● EXTRACTED TEXT
The thing the API doesn't include in its responses
The single biggest contributor to the clean result is response-shape discipline. A /jokes/random response is 340 bytes of JSON: id, value, categories, icon_url, url, created_at, updated_at. That's it. No nested objects. No internal database IDs (the id is a 22-char URL-safe base64 string, opaque and non-enumerable). No metadata fields with leading underscores. No author or curator information. No response-envelope wrapper with status, code, data nesting. Just the joke and the metadata a consumer needs to display it.
The non-sequential opaque IDs are the second contributor. /jokes/-TGIlhYySKG6PJn_rzs6qg is not the kind of URL you can iterate. Compare to APIs that expose /jokes/1 through /jokes/N: those produce an automatic IDOR-style finding from any scanner that walks the integer space. Chuck Norris's IDs aren't a security feature (the data is public anyway) but they happen to be exactly what an ID column in a per-user table should look like, and they keep the scanner's enumeration heuristics quiet.
The thing worth flagging that didn't quite become a finding
Every response carries Heroku's NEL (Network Error Logging) and reporting-endpoints headers, including a signed reporting URL that contains a session ID and timestamp:
nel: {"report_to":"heroku-nel","response_headers":["Via"],"max_age":3600,...}
report-to: {"group":"heroku-nel","endpoints":[{"url":"https://nel.heroku.com/reports?s=...&sid=...&ts=..."}]}
reporting-endpoints: heroku-nel="https://nel.heroku.com/reports?s=...&sid=...&ts=..."This isn't a vulnerability — Heroku adds these to enable browser-side network-error telemetry, and the signed URL prevents tampering. But it does leak the platform (Heroku) unmistakably and ships a per-session identifier that a determined adversary could use to fingerprint clients across requests if they had control of the reporting endpoint, which they don't. We mention it because the scanner did not flag it and a careful reader of headers should know what those three lines are doing.
Analysis
Walking through how the Chuck Norris API's design choices each contribute to the absence of a typical finding.
1. No CORS-wildcard finding on the simple GET. A bare GET /jokes/random with no Origin header gets a response without an access-control-allow-origin header at all. The wildcard is set on preflight responses (OPTIONS with Origin + Access-Control-Request-Method headers), and on cross-origin GETs it appears as access-control-allow-origin: *, but the scanner's GET-based probe doesn't trigger it. This is one of those cases where a header that is a wildcard simply doesn't appear in the scanner's view because the request didn't ask for it. The wildcard is correct for a public read-only fact API; it's worth flagging that a scanner relying solely on bare GETs may miss it.
2. No data-exposure findings. The response body has no field names matching password, token, api_key, secret, email, ssn, credit_card, or any sensitive-name pattern. There are no email-shaped strings, JWT-shaped strings, or hash-shaped strings in the body. The joke text itself is just text; the surrounding metadata is dates, URLs, and a category array.

● EXERCISE DETAILS
List every field that the API analysis above gives for a /jokes/random response.

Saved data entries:
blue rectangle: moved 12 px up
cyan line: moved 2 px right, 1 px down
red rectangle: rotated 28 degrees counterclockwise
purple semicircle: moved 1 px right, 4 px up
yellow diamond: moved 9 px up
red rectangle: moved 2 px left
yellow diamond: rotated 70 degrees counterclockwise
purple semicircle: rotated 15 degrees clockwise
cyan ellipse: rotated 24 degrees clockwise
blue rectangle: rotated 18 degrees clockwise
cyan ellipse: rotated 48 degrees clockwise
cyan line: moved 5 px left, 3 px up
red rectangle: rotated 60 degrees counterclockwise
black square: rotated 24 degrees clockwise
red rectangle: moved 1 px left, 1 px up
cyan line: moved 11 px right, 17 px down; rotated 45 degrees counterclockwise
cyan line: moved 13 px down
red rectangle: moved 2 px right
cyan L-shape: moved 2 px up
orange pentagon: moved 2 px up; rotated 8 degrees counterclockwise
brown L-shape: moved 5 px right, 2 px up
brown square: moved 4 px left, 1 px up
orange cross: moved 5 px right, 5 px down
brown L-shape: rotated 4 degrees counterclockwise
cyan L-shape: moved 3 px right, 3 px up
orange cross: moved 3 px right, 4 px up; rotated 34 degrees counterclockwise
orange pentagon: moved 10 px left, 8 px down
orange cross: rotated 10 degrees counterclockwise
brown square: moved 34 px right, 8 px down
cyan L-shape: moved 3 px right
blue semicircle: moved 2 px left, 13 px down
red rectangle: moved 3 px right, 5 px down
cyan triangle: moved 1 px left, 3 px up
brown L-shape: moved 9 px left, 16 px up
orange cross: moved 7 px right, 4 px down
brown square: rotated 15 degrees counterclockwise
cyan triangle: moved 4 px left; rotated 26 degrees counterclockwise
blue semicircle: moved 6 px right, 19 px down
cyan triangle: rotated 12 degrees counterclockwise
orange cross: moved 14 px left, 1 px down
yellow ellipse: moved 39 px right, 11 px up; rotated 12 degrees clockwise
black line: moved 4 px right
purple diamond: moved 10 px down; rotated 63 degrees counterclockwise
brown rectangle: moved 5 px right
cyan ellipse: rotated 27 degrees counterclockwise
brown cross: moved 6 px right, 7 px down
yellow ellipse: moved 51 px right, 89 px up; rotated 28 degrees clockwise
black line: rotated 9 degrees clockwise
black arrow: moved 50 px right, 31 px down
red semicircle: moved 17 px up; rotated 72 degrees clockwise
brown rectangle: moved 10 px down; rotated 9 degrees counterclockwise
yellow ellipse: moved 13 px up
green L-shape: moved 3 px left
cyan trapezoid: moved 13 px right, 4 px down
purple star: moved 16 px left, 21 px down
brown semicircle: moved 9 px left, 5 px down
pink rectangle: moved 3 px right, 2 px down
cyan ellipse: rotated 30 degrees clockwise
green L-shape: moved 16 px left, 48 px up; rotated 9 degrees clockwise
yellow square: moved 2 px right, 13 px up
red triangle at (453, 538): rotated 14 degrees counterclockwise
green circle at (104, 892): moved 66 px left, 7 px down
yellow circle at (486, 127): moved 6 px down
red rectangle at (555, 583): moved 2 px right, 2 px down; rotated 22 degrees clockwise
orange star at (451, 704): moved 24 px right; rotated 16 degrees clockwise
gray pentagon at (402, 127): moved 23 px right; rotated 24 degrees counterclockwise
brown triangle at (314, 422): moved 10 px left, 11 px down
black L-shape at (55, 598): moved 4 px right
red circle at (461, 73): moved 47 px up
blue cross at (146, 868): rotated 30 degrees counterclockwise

● EXERCISE ANSWER
id, value, categories, icon_url, url, created_at, updated_at